Avant de s’envoler pour Pékin, à la fin de janvier, elle refusait de se décrire comme la gardienne numéro un de la formation. C’est pourtant ce qu’elle a été, gardant les buts pour cinq des sept rencontres et maintenant un pourcentage d’arrêt de ,940. Certaines de ses coéquipières l’ont même qualifiée de « meilleure gardienne au monde ».

Décompresser

Mais Desbiens se dit simplement « vraiment heureuse » d’avoir occupé ce rôle.

En tant que gardienne de but, on veut toujours être celle qui aide son équipe à gagner. C’est celle qui est dans les buts qui fait les arrêts, donc je pense que j’ai vraiment adoré l’expérience.

Ann-Renée Desbiens

Cette médaille d’or, « c’est vraiment un rêve qui est devenu réalité ». Une réalité qu’elle partage avec famille et amis depuis son retour.

Les dernières semaines ont en effet été occupées. D’abord, elle s’est offert un court voyage de quatre jours avec quelques coéquipières, question de célébrer et, surtout, de décompresser. Puis, elle a rendu visite à son frère sur la Côte-Nord, en plus de passer beaucoup de temps dans son coin de pays, à Charlevoix.

« On a une patinoire ici, à Saint-Aimé-des-Lacs. On a joué au hockey avec des amis. »

Et la fameuse médaille chèrement gagnée, que compte-t-elle en faire ?

PHOTO MARTIN CHAMBERLAND, ARCHIVES LA PRESSE

Marie-Philip Poulin et Ann-Renée Desbiens

« Je n’ai pas encore de plan ! répond l’athlète de 27 ans.
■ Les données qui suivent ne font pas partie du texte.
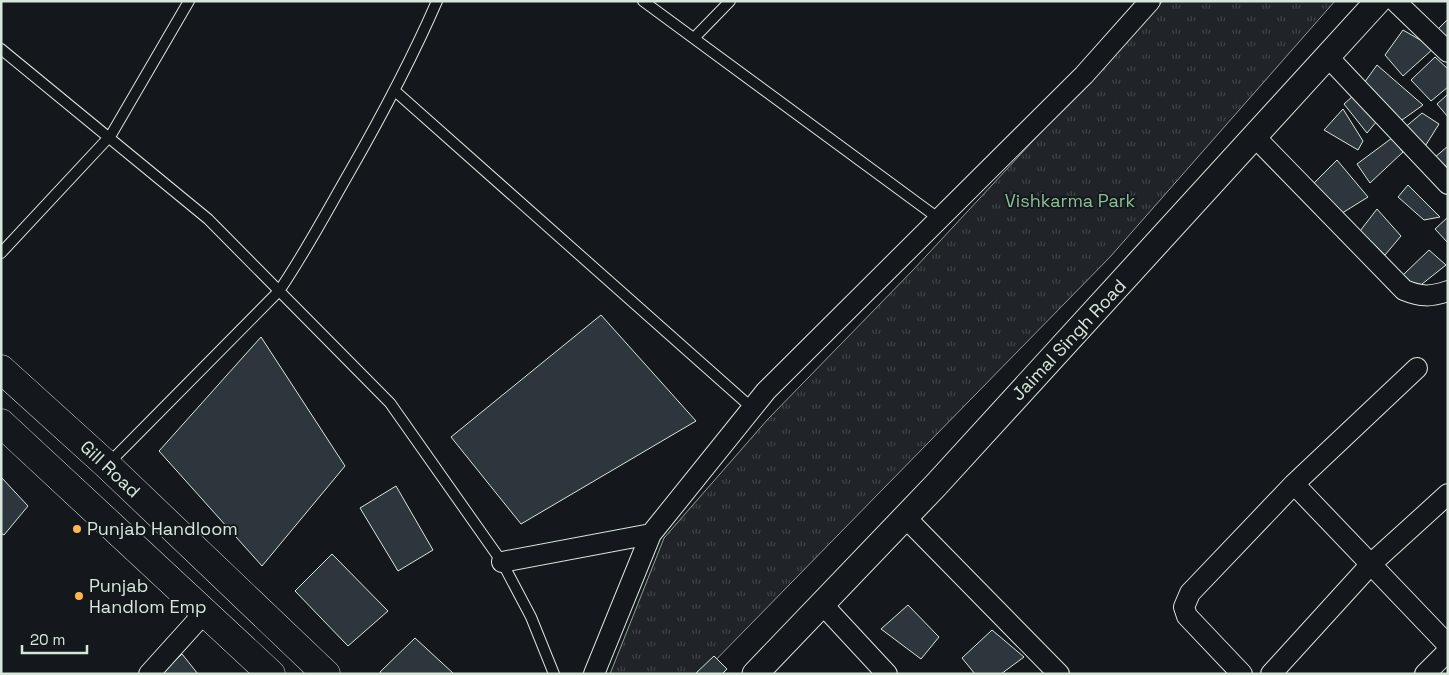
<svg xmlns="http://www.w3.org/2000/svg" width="1449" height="675" font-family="'Space Grotesk',sans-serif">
<defs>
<pattern id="grass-tufts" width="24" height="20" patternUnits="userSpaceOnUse" patternTransform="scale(1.25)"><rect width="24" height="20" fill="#202428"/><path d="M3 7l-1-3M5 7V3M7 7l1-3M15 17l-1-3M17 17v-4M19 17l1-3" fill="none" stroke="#404447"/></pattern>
</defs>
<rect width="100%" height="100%" fill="#14181c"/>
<path fill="url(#grass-tufts)" stroke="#939e99" d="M1163,1H1335L1110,257L702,674H610L664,538L768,419L914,269Z"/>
<path fill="#2c363c" stroke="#d8e6dc" d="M1448,19V42L1436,31Z
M1403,30L1434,48L1403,76L1385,55Z
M1435,57L1448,69V87L1431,101L1411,80Z
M1377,65L1423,105L1402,120L1364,83Z
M1448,94V117L1437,104Z
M1353,96L1377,121L1367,133L1344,104Z
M1343,109L1363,141L1358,150L1324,130Z
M1422,113L1439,124L1424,148L1403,129Z
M1392,138L1403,152L1370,183L1357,164Z
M1448,146V167H1447L1434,158Z
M1337,160L1368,197L1339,215L1313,184Z
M1408,185L1440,217L1424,220L1398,197Z
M1377,209L1401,236L1385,255L1360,231Z
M1448,217V243L1435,229Z
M1429,250L1446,265L1417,288L1403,275Z
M601,315L696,421L521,524L451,437Z
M261,337L345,466L262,566L159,451Z
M1,477L28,506L4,535L1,533Z
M396,486L433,550L398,571L360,508Z
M332,554L388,611L348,646L295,591Z
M908,605L939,637L921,659L881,629Z
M992,630L1024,657L1001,674H975L962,658Z
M415,638L454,674H381L380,672Z
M182,654L198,674H161Z
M714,656L727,669L722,674H695Z"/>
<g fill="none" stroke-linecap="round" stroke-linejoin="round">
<g stroke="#d8e6dc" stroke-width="12">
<path id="service" d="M643,1L938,218
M695,37L730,1
M1,49L208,219L390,403L502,562L531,617L554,674
M395,91L752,408
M1,253L111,135L189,1
M108,464L279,291C305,253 326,213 349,173C381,117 411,61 437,1"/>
</g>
<g stroke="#d8e6dc" stroke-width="22">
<path id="minor" d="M1395,1L1448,52
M1328,57L1448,184
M1255,137L1404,290C1421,297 1431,297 1448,291
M1294,484L1448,645
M905,517L1059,674
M502,562L651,534L766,391L1084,75L1150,1
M822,604L887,674
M149,674L205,612
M594,674L651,534
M1242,674L1187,616L1184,607L1190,593L1294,484L1417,368
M1271,674L1372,563L1448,494
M1425,674L1448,651"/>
</g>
<g stroke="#d8e6dc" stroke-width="27">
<path id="tertiary" d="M755,674L936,485L1378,1"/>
</g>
<g stroke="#d8e6dc" stroke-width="29">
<path id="primary" d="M1,369L107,465L326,674
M1,423L271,674"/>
</g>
<use href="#service" stroke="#14181c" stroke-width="10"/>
<use href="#minor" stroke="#14181c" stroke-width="20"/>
<use href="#tertiary" stroke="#14181c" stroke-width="25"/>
<use href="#primary" stroke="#14181c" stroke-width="28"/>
</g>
<g fill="#ffb74d" stroke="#14181c" stroke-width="2">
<circle cx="77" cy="529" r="5"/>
<circle cx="79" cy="596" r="5"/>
</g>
<g text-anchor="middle" stroke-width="4" stroke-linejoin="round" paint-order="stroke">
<g font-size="18" fill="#8ac095" stroke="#14181c">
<text x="1070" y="207">Vishkarma Park</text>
</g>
<g font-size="18" fill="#d8e6dc" stroke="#14181c">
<text transform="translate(1069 340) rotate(-47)" y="6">Jaimal Singh Road</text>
<text transform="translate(110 469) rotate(43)" y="6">Gill Road</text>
</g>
<g font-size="18" fill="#d8e6dc" stroke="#14181c" text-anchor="start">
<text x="87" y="535">Punjab Handloom</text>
<text x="89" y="592">Punjab<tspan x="89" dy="21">Handlom Emp</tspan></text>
</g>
</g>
<rect width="1449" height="675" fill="none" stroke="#d8e6dc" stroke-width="5"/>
<path d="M22 645v8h65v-8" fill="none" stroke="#d8e6dc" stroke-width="2.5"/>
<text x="30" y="645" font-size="15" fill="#d8e6dc" stroke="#14181c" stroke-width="4" paint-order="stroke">20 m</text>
</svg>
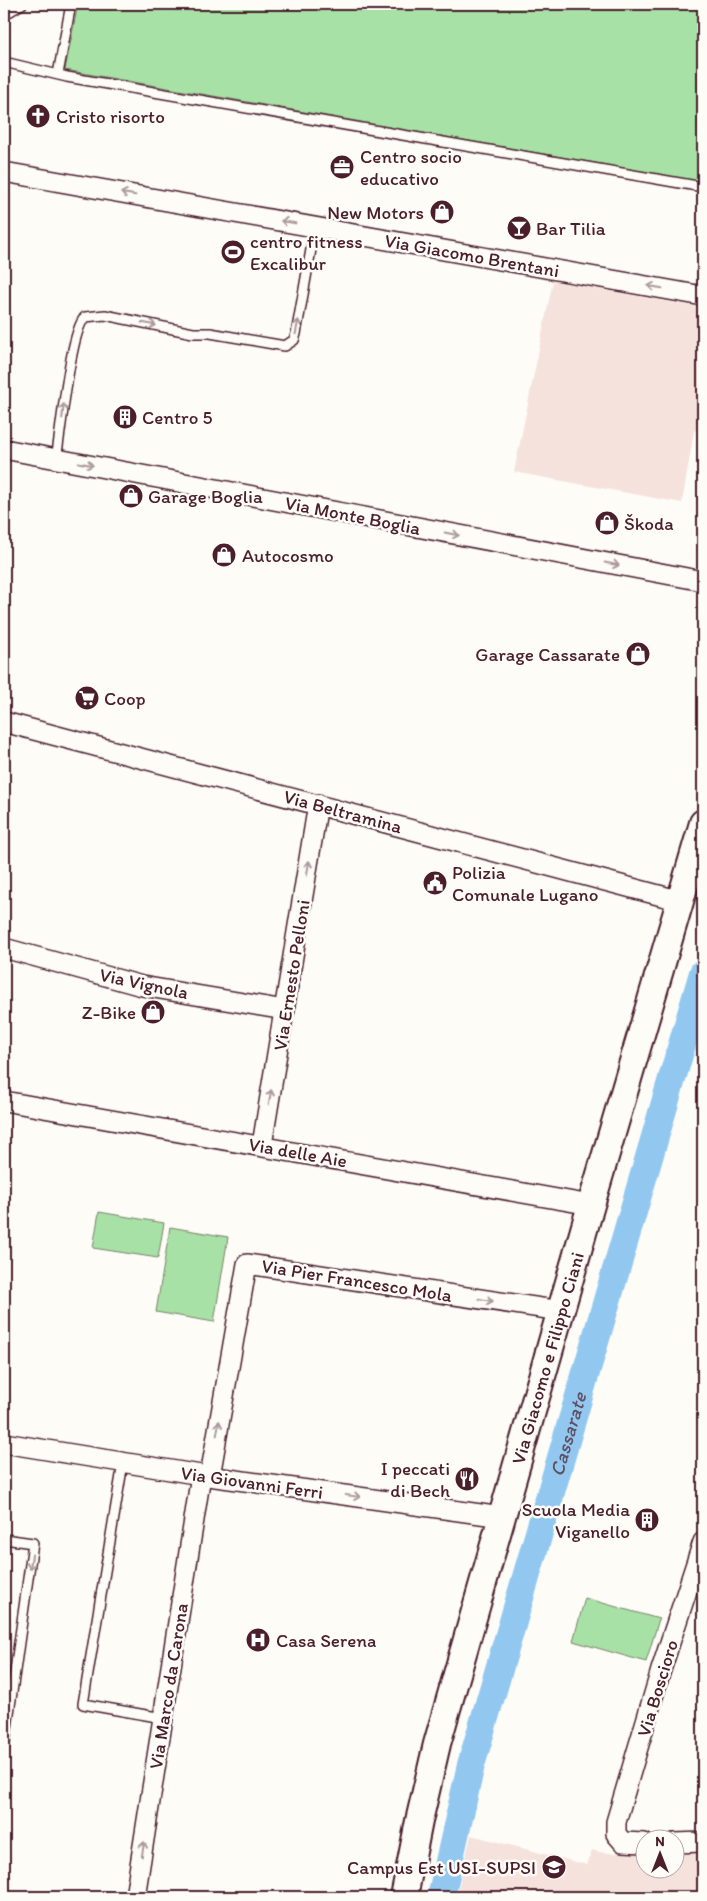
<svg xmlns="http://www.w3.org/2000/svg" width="707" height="1901" font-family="Itim,sans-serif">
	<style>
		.built { fill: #f5e2dc }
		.green { fill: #a8e1a6; stroke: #798068 }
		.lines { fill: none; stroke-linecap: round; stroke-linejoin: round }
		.river { stroke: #92c8f0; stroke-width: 28 }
		.lane-casing { stroke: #4a1f2b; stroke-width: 12 }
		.street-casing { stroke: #4a1f2b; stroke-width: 22 }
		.secondary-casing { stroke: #4a1f2b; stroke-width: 30 }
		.lane { stroke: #fdfcf7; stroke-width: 9 }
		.street { stroke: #fdfcf7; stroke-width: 19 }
		.secondary { stroke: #fdfcf7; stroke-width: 26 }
		.oneway { stroke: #ac999b }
		.labels { text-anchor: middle; stroke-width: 5; stroke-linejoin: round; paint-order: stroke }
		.poi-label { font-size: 19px; fill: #4a1f2b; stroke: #fdfcf7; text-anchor: start }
		.street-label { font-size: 19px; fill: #4a1f2b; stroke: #fdfcf7 }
		.water-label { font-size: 20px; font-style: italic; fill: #605266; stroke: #fdfcf7 }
	</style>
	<rect width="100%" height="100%" fill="#fdfcf7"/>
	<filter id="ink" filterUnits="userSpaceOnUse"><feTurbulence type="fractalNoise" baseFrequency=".02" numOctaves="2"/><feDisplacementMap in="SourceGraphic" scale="10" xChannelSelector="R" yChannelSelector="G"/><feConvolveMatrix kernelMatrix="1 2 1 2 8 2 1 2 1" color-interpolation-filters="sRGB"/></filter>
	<g filter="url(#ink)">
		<g class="built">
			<path d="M553,281L703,308V428L694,431L682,503L514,472Z"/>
			<path d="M471,1835L587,1865L592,1850L604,1853H644V1868H674L675,1853H703V1897H456Z"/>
		</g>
		<g class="green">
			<path d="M78,4H703V182L65,70Z"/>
			<path d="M99,1212L164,1223L158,1258L93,1248Z"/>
			<path d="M170,1227L228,1237L214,1322L156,1312Z"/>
			<path d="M585,1598L659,1619L646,1662L573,1641Z"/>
		</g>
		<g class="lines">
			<path class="river" id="s1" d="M441,1897L471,1765L703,973"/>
			<defs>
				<g id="lane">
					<path d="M4,15L22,4"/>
					<path d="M4,62L67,77L703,187"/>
					<path d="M58,74L71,4"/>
					<path d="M56,459C61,432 70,332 85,317L105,315L193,333H210L285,346L294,340L296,334L315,227"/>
					<path d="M123,1463L83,1704L163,1718"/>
					<path d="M4,1539L33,1543L4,1749"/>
				</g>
				<g id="street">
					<path d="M4,172L703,296"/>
					<path d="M4,449L703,581"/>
					<path d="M4,722L681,901"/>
					<path d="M4,948L142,986L285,1010"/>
					<path d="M4,1101L591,1205"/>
					<path d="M262,1145L318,804"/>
					<path d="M4,1443L201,1475L502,1517"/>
					<path d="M210,1476L247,1264L561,1311"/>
					<path d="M644,1843L623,1842L616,1834V1822L661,1670L703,1542"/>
					<path d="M674,1843L703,1842"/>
					<path d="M135,1897L201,1475"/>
				</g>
				<g id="secondary">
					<path id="s2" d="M404,1897L419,1821L437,1744L591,1205L703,823"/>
				</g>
			</defs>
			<use href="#lane" class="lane-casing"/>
			<use href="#street" class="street-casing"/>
			<use href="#secondary" class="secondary-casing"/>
			<use href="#lane" class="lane"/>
			<use href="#street" class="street"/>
			<use href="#secondary" class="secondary"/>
		</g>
		<defs><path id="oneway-shaft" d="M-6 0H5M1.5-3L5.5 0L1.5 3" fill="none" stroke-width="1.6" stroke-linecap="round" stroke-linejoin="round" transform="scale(1.25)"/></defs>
		<g class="oneway">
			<use href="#oneway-shaft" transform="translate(128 194) rotate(-170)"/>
			<use href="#oneway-shaft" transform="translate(288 222) rotate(-170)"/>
			<use href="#oneway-shaft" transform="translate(655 287) rotate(-170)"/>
			<use href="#oneway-shaft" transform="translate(149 324) rotate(11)"/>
			<use href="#oneway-shaft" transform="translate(297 327) rotate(-79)"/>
			<use href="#oneway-shaft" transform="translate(63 411) rotate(-84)"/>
			<use href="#oneway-shaft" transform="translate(86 464) rotate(11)"/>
			<use href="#oneway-shaft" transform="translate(452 534) rotate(11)"/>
			<use href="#oneway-shaft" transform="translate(612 564) rotate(11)"/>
			<use href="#oneway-shaft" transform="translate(308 868) rotate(-81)"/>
			<use href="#oneway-shaft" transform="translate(270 1097) rotate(-80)"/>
			<use href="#oneway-shaft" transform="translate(486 1300) rotate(9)"/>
			<use href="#oneway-shaft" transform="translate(218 1428) rotate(-80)"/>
			<use href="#oneway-shaft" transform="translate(353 1496) rotate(8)"/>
			<use href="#oneway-shaft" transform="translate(31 1562) rotate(98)"/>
			<use href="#oneway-shaft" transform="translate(143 1849) rotate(-81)"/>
		</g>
	</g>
	<defs>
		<symbol id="church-disc" viewBox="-11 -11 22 22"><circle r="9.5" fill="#4a1f2b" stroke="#fdfcf7"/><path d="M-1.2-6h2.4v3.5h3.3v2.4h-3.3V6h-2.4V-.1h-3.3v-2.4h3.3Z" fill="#fff"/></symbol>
		<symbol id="office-disc" viewBox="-11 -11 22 22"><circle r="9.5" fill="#4a1f2b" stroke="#fdfcf7"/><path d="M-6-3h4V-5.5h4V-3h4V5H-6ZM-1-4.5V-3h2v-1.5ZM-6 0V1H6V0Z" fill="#fff"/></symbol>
		<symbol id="shop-disc" viewBox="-11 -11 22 22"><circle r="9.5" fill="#4a1f2b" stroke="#fdfcf7"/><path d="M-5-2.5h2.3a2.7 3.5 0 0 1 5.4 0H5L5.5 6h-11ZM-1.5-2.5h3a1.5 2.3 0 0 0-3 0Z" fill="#fff"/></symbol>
		<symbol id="bar-disc" viewBox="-11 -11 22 22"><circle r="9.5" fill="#4a1f2b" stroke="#fdfcf7"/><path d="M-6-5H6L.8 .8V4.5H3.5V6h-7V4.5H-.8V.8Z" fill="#fff"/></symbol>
		<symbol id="stadium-disc" viewBox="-11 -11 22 22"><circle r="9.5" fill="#4a1f2b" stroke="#fdfcf7"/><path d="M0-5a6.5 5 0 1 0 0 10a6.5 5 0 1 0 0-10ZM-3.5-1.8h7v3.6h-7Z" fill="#fff"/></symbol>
		<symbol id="building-disc" viewBox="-11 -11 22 22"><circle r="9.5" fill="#4a1f2b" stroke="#fdfcf7"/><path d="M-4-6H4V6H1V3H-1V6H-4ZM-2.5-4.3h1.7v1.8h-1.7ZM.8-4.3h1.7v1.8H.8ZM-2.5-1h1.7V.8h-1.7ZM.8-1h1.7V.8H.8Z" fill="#fff"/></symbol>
		<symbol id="supermarket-disc" viewBox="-11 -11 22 22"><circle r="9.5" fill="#4a1f2b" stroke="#fdfcf7"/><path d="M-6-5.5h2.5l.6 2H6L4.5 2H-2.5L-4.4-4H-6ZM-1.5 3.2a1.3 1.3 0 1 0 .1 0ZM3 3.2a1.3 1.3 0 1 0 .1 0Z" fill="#fff"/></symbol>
		<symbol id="civic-disc" viewBox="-11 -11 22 22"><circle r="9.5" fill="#4a1f2b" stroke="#fdfcf7"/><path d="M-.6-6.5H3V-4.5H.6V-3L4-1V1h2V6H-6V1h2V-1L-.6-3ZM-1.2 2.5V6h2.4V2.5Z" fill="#fff"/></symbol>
		<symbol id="restaurant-disc" viewBox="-11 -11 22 22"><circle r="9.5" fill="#4a1f2b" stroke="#fdfcf7"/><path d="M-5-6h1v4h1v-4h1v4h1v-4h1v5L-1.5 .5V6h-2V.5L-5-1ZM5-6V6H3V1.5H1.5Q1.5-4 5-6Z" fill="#fff"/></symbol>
		<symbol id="hospital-disc" viewBox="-11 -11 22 22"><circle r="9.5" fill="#4a1f2b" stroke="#fdfcf7"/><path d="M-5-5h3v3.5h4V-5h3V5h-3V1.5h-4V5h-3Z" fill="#fff"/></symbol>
		<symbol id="university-disc" viewBox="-11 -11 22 22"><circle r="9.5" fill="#4a1f2b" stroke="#fdfcf7"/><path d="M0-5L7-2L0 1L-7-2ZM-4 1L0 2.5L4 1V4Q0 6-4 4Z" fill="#fff"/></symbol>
	</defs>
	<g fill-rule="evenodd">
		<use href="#church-disc" x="24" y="102" width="28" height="28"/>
		<use href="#office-disc" x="328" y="153" width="28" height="28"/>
		<use href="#shop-disc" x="428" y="198" width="28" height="28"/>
		<use href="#bar-disc" x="505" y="214" width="28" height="28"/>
		<use href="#stadium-disc" x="219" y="238" width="28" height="28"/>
		<use href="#building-disc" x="111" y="403" width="28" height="28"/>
		<use href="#shop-disc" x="117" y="482" width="28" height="28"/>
		<use href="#shop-disc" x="593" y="509" width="28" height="28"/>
		<use href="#shop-disc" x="210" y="541" width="28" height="28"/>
		<use href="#shop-disc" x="624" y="640" width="28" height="28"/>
		<use href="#supermarket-disc" x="73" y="684" width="28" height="28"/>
		<use href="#civic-disc" x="421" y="869" width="28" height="28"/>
		<use href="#shop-disc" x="139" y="998" width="28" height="28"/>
		<use href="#restaurant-disc" x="453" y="1465" width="28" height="28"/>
		<use href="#building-disc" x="633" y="1506" width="28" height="28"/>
		<use href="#hospital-disc" x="244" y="1626" width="28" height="28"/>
		<use href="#university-disc" x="540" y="1853" width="28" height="28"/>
	</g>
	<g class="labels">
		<g class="poi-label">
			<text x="56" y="123">Cristo risorto</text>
			<text x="360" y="163">Centro socio<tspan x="360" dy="22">educativo</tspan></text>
			<text x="424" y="219" text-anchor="end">New Motors</text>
			<text x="536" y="235">Bar Tilia</text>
			<text x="250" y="248">centro fitness<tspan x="250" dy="22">Excalibur</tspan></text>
			<text x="142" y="424">Centro 5</text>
			<text x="148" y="503">Garage Boglia</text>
			<text x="624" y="530">Škoda</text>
			<text x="242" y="562">Autocosmo</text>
			<text x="620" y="661" text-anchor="end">Garage Cassarate</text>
			<text x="104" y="705">Coop</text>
			<text x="452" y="879">Polizia<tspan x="452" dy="22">Comunale Lugano</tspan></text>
			<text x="136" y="1019" text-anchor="end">Z-Bike</text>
			<text x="450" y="1475" text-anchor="end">I peccati<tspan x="450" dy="22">di Bech</tspan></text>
			<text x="630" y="1516" text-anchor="end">Scuola Media<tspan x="630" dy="22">Viganello</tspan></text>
			<text x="276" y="1647">Casa Serena</text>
			<text x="536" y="1874" text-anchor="end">Campus Est USI-SUPSI</text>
		</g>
		<g class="street-label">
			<text transform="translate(472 255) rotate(10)" y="7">Via Giacomo Brentani</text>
			<text transform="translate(353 515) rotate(11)" y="7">Via Monte Boglia</text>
			<text transform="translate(343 811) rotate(15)" y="7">Via Beltramina</text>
			<text transform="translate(291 975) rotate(-81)" y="7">Via Ernesto Pelloni</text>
			<text transform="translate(144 983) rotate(12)" y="7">Via Vignola</text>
			<text transform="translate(298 1152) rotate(10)" y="7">Via delle Aie</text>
			<text transform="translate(357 1280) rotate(9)" y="7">Via Pier Francesco Mola</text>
			<text dy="7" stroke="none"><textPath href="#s2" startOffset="558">Via Giacomo e Filippo Ciani</textPath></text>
			<text transform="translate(252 1482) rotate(8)" y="7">Via Giovanni Ferri</text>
			<text transform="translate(168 1686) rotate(-81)" y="7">Via Marco da Carona</text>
			<text transform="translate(657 1688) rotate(-73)" y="7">Via Boscioro</text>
		</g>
		<g class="water-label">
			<text dy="7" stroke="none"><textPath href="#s1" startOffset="480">Cassarate</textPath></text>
		</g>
	</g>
	<rect width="707" height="1901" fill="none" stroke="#fdfcf7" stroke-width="20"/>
	<rect x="10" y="10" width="687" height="1881" fill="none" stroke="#4a1f2b" stroke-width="2" filter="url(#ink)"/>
	<g transform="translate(660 1854)"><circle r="24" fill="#fdfcf7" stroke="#b5a4a5"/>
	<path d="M0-4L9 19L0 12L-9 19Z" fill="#4a1f2b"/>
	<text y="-8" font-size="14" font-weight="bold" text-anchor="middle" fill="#4a1f2b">N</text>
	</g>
</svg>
Pour l’instant, c’est plus de la traîner avec moi, de la partager avec les gens, les laisser prendre des photos avec elle. C’est certain qu’éventuellement, elle va retourner dans son petit coffre et être un peu plus tranquille, mais pour l’instant, elle va faire beaucoup de voyages. »

Ce vendredi, la hockeyeuse va d’ailleurs célébrer ses exploits avec les siens dans Charlevoix, au cours d’une activité publique prévue à l’aréna de Clermont.

Pas de pause

Après les Jeux de 2018, à PyeongChang,
Ann-Renée Desbiens croyait bien avoir tiré un trait sur ses années de hockeyeuse élite. Le cycle 2014-2018 et sa prolifique carrière dans la NCAA, à l’Université du Wisconsin, l’avaient laissée « mentalement fatiguée », avait-elle expliqué à La Presse en janvier 2020. Elle avait donc terminé sa maîtrise en comptabilité et commencé à travailler comme entraîneuse spécialisée.

Puis elle est revenue. Et tenez-vous-le pour dit : cette fois-ci, elle n’accrochera pas ses jambières.

Je suis d’attaque pour les prochaines années. J’ai eu beaucoup de plaisir avec Hockey Canada depuis mon retour au hockey. Le changement qu’il y a eu sur le programme fait en sorte que dans l’équipe, on a beaucoup de plaisir ensemble, on s’amuse.

Ann-Renée Desbiens

Il y a de la pression, elle ne le nie pas, mais elle sait « mieux la naviguer maintenant », souligne-t-elle.

« J’ai l’intention de continuer à jouer, de continuer à faire grandir le hockey féminin québécois dans le monde et à avoir une influence sur les plus jeunes. »

Une belle visibilité

Cette conquête canadienne aux Jeux olympiques, en plus de celle au Mondial à la fin de l’été, a offert au hockey féminin une belle visibilité au pays.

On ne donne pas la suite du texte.